In a symbolically pivotal scene of the movie Braveheart, William Wallace bounds across the top of a mountain range in the Scottish Highlands to the tune of a bagpipe-dominated musical score. Intercut with this shot is a montage of Scotsmen spreading the word of Wallace’s exploits.

“William Wallace killed fifty men. Fifty.”

“A Hundred men. With his own sword. Cut through them like…”

“Like Moses through the red sea!”

The scene ends with Wallace standing upon a high crag, perched at what seems like the top of Scotland, as the musical track aptly titled “The Legend Spreads” builds to a crescendo. From an eagle-eye view, the camera slowly pans around William, revealing the highlands in all their glory.

I keep a mental bucket list of travel goals I want to accomplish in my life.

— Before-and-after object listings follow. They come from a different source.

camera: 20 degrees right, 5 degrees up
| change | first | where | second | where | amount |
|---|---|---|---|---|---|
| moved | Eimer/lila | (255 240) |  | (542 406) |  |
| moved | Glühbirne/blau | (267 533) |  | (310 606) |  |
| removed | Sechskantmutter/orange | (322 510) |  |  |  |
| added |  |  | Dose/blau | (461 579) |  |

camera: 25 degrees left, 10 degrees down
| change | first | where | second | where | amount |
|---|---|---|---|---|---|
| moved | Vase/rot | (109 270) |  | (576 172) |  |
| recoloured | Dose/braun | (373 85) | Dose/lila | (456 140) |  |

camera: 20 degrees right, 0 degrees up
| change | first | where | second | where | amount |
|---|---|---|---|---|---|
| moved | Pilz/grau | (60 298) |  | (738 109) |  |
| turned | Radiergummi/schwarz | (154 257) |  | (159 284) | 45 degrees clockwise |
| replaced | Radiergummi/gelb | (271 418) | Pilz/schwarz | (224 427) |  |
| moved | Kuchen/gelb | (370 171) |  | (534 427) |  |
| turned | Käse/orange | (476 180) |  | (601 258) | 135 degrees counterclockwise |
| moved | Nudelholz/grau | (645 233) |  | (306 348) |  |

The list is eclectic and includes both fairly cliché goals (witnessing the beauty of the sakura in Japan) and ridiculously random ones (drinking a fernet branca at a café on the banks of the Arno River a la Alfred in the Dark Knight Rises).

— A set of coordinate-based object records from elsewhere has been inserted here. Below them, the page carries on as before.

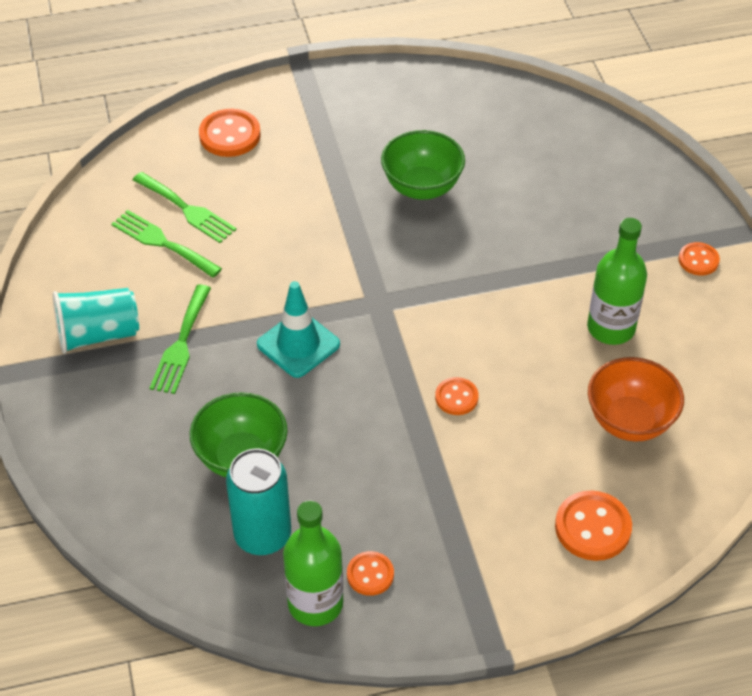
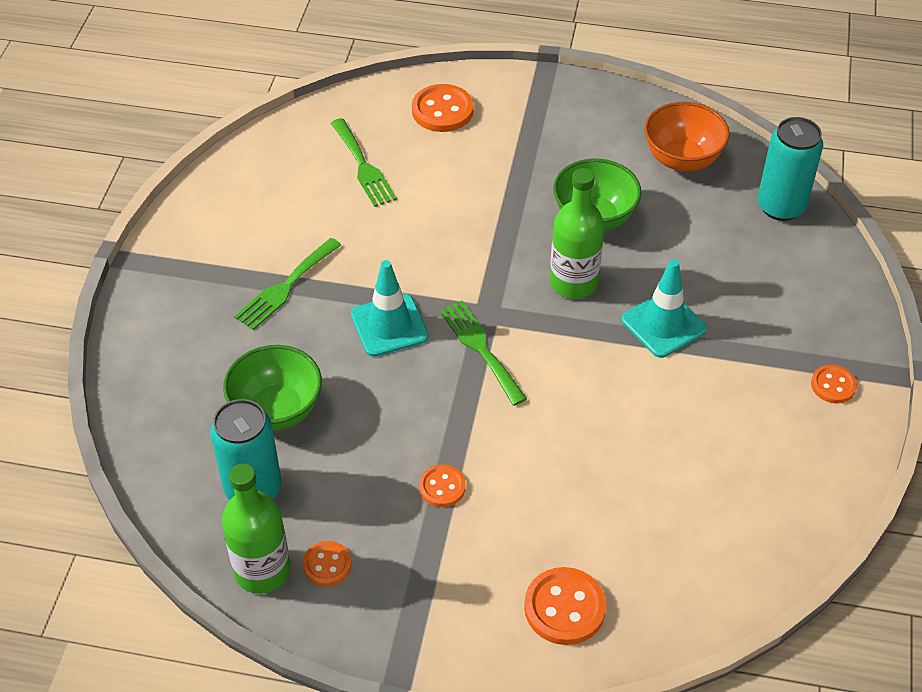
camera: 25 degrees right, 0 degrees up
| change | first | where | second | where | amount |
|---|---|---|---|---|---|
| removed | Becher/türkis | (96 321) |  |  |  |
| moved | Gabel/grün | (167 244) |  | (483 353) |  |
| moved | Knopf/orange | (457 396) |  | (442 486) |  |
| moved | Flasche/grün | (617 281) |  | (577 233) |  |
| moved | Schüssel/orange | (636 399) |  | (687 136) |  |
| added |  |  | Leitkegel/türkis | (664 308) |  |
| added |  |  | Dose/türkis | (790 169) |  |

For as long as I can remember, the #1 item on that list has been the following:

“Run through the Scottish Highlands with the Braveheart theme blasting through my headphones.”

Well, I finally got a chance to knock it off the list when I visited Scotland in September of 2016 with my family. But a weird thing happened. My family and I traveled the country by car, and had so much to do – castles tours, loch cruises, Nessie sightings – that the whole week went by without a chance to get up into the mountains for a good hiking session. Whoops. I was a bit dejected by this failure, but was enamored with my trip so I told myself it didn’t matter.

After my parents left the country, I had a couple days in Edinburgh before flying to Iceland. So I decided to walk up to the top of Arthur’s Seat, “a hill for magnitude, a mountain in virtue of its bold design” as Robert Louis Stevenson said. Formed by an extinct volcano system, Arthur’s Seat provides a panoramic view of Edinburgh. And since Scotland is the stuff of legend, the area is often mentioned as one of the possible locations for Camelot, the castle and court of King Arthur.

I swear the next part of this story happened completely randomly:

As I finished the arduous ascent and scrambled up the sun-drenched rocks to the peak’s highest point, I heard a familiar sound: bagpipes. The theme from Braveheart had begun, blasting through my headphones via iTunes shuffle. Now, I only had like eight songs on my playlist that day so the odds of this happening weren’t small, but I’m still going to call it fate. And fate was glorious.

I sat at the top of Arthur’s Seat for the rest of the afternoon, listening to the movie’s score while enjoying Edinburgh views. It’s like I half-checked the item off my bucket list: it wasn’t the Highlands, but it would do for now – giving me reason to head back one day to finish my version of the legend.